Puedes recuperar tu contraseña o registrarte

 
 
   
 
 

Daniel Lasure: «Me gustaría jugar 1.000 partidos aquí porque es lo que siento»

 

Daniel Lasure, sonriente y apoyado sobre la placa en honor a Chirri en la Ciudad Deportiva. - NURIA SOLER

ALBERTO BOBED
11/10/2018

—Suman cuatro encuentros en Liga sin ganar. ¿Cómo está el equipo anímicamente?

—Estamos bien porque nos centramos a nivel interno y, a pesar de que los resultados no han sido los deseados últimamente, creemos que estamos en la buena dirección.

—Lleva poco tiempo en el primer equipo, pero va a hacerse especialista en situaciones difíciles.

—El futbolista tiene que estar preparado para todo tipo de situaciones. Esta es una mala y hay que levantar la cabeza, mirar hacia delante y hacerse fuertes en el vestuario.

—¿Qué les está ocurriendo?

—Hay muchas circunstancias, no una sola. Cada partido es un mundo y es complicado. También hay un rival delante y no es fácil jugar, o puede ser que un día no estés acertado, o que el rival esté mejor tácticamente… No hemos puntuado tanto como querríamos, pero estoy seguro de que sumaremos pronto.

—El Real Zaragoza tiene una idea de juego clara y reconocible. ¿Le han cogido el truco?

—No lo creo. Los equipos estudiamos mucho a los rivales y ellos también intentan contrarrestar tus puntos fuertes y hacértelo pasar mal. Los equipos también sufren con nosotros y tienen temor de que les hagas daño a ellos y no al revés. No es cuestión de que te cojan el truco, sino miedo a que nosotros se lo cojamos a ellos.

—Pero cuesta entender el cambio desde la goleada en Oviedo.

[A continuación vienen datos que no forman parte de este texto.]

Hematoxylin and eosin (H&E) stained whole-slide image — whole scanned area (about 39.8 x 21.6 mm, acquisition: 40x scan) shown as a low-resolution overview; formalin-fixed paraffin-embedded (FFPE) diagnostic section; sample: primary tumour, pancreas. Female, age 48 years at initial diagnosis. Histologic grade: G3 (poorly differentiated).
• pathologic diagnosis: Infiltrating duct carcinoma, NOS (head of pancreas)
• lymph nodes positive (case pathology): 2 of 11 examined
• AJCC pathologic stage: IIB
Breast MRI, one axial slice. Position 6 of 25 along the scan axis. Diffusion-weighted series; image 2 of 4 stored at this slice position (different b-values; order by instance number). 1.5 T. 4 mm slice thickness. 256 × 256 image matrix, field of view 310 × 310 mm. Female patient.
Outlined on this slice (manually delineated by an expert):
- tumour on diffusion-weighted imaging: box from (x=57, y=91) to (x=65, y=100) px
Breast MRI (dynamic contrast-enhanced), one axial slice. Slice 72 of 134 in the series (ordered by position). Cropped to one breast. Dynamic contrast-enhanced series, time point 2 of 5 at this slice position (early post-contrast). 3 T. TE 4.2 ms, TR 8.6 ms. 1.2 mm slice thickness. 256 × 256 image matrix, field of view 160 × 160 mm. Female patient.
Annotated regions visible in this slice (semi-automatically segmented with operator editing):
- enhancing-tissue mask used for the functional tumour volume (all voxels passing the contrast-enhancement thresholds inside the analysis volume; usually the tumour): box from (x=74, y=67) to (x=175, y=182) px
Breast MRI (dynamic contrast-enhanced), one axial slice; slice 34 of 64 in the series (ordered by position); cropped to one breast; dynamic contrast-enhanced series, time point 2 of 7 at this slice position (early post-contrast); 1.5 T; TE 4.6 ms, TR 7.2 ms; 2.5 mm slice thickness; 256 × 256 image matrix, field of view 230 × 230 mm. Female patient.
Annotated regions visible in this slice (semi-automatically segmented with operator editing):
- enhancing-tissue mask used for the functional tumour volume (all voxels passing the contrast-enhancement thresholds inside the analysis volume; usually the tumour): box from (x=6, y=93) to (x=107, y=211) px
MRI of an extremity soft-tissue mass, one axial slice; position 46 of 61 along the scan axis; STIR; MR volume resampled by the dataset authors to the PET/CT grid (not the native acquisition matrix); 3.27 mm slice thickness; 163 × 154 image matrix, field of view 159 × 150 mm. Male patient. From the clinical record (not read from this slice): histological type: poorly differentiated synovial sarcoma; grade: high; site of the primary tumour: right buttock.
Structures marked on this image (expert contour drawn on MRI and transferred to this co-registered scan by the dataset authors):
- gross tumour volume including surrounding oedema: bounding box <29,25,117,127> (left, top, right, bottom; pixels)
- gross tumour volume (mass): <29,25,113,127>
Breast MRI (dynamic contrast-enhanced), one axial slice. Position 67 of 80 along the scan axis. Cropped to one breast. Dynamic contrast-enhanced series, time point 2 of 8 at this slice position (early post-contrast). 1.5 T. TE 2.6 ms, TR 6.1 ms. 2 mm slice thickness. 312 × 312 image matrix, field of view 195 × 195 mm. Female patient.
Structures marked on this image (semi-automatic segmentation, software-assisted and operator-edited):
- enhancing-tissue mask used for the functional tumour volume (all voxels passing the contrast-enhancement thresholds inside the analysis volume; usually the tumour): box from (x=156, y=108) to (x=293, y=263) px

—No sé por qué se ha tomado ese momento como punto de inflexión. Quizá por el resultado, que fue muy abultado. Si nos centramos exclusivamente en el juego creo que no hay grandes diferencias. Ese día se dieron muchas circunstancias por las que marcamos cuatro goles y en otros partidos hemos tenido ocasiones para meter más tantos y que se hubieran dado resultados más abultados y no ha sido así. Es circunstancial y no considero que sea un punto de inflexión. En el juego y resto de aspectos el equipo está siendo estable.

—Repetir la segunda vuelta de la última temporada es muy complicado, casi imposible, y se antoja importante comenzar a ganar.

—Somos conscientes de que repetir lo que ocurrió el año pasado no es imposible, pero sí muy difícil. La Liga es larguísima y cada día te juegas tres puntos y nada más. Si ganamos al Numancia y al Tenerife te vuelves a poner arriba y deja de salir la pregunta de si tendríamos que repetir una hazaña. Nos vamos a veces demasiado al largo plazo. Creo que ni ayuda ni sirve para nada.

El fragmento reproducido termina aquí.